Supreme Court justices linked to BP lawyers in multi-billion Gulf spill settlement
At issue are the millions, potentially billions, of dollars worth of compensation that BP had been doling out to businesses impacted by the massive spill caused by a blown out well off the coast of Louisiana.
The spill, which took three months to halt, caused considerable damage to the surrounding ecosystem, the effects of which are still being calculated - not least of which are the ecological consequences of the large amounts of chemical oil dispersants that were released into the surrounding waters, in addition to the crude itself.
In the aftermath of the spill, BP has been embroiled in legal proceedings and has pushed back as businesses claiming damages against the energy company have ballooned, possibly beyond its initial estimate of $7.8 billion.
Though some of the environmental damage had an immediate and lasting effect on fishing and tourism, the company has bristled as claimants have submitted what it says are inflated damages. In one recent case, a recipient of $357,000 worth of compensation based on lost shrimping income was ordered to return that money after it was found by the court that he had misrepresented his income the year prior to the spill.
Just this week, a federal appeals court ruled that BP must resume paying claims, even as it takes its case to the Supreme Court to review its settlement. The company has questioned whether many of the businesses now taking part in the class action suit were impacted by the Gulf spill.
"Countless awards totaling potentially hundreds of millions of dollars will be irretrievably scattered to claimants that suffered no injury traceable to BP's conduct," the company stated following Wednesday’s ruling.
BP alleges its claims administrator for settlements has approved "$76 million to entities whose entire losses clearly had nothing to do with the spill, such as lawyers who lost their law licenses and warehouses that burned down before the spill occurred." The company further points to $546 million to individuals and companies far from the oil spill cleanup which have no “logical” connection to the spill.
In taking its case to the highest federal court, however, some question whether Justices Antonin Scalia and Samuel Alito should recuse themselves. Both judges have sons who work for Gibson Dunn, a multinational law firm which has been handling BP’s appeals process, reports WWLTV.

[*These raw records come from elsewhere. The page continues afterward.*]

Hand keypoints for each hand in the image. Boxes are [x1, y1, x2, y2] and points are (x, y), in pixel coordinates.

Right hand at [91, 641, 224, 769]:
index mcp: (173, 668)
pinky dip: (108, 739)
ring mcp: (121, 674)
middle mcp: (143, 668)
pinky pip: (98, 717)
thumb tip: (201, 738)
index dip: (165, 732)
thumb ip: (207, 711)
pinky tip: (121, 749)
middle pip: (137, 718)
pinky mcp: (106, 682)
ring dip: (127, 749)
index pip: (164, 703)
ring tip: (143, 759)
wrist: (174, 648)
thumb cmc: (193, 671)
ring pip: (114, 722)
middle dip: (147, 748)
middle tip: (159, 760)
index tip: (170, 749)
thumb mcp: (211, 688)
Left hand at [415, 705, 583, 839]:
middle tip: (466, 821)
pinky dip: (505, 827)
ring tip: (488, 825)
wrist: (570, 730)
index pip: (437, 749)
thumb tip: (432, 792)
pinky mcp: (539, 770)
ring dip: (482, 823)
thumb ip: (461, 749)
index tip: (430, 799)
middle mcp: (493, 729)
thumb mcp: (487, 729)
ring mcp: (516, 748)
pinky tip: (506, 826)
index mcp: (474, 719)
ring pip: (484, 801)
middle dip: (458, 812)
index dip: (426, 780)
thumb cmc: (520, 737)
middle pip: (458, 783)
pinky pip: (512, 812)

Alito’s son became an associate with the firm in Washington DC last August, and Scalia’s son, Eugene, has been a full partner there since 2003. In the case of the latter’s son, he would stand to profit in all of the firm’s cases, including BP’s.
Under US law, federal judges must recuse themselves from cases if their “impartiality might reasonably be questioned” or if their close relative or a close relative’s spouse “is known by the judge to have an interest that could be substantially affected by the outcome of the proceeding.”

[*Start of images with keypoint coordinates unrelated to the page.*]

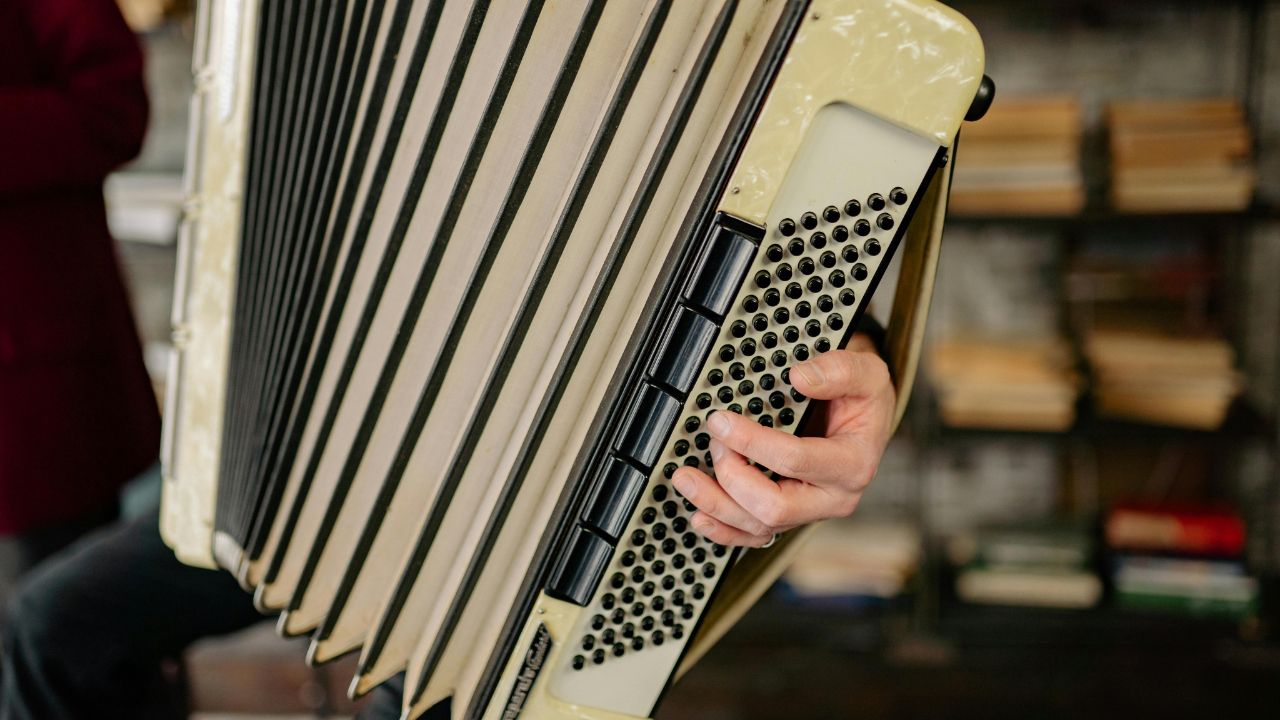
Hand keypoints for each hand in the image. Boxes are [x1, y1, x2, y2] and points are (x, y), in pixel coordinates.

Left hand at [670, 334, 894, 546]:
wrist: (865, 418)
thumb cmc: (863, 399)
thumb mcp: (866, 372)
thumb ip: (839, 370)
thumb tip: (799, 378)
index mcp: (853, 464)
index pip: (795, 460)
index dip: (752, 442)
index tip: (722, 421)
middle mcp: (833, 497)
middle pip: (774, 506)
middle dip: (732, 475)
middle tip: (714, 441)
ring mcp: (811, 511)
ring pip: (759, 526)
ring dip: (717, 504)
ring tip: (686, 478)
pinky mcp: (791, 517)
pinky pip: (755, 536)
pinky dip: (724, 530)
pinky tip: (699, 516)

However, the rules at the Supreme Court seem to be a little different. In 1993, seven of the nine justices - including Scalia - established a recusal policy that made it unnecessary for judges to recuse themselves if a justice’s relative works at a law firm bringing a case before the Supreme Court.
The new recusal policy set by the court did stipulate that they should step aside in cases brought by law firms where a close relative is a partner, unless the court received from that firm written assurance that income resulting from the Supreme Court litigation would be excluded from the relatives’ shares.
In the case of Gibson Dunn and Scalia’s son Eugene, the firm already informed the Supreme Court in 2003 that that portion of his compensation would be withheld.
“There are different viewpoints on whether this is a reasonable approach to the problem,” Loyola Law professor Dane Ciolino tells WWLTV.
“But at the end of the day it doesn't make any difference. At the end of the day, the Supreme Court sets its own recusal policy and there's no appeal from it.”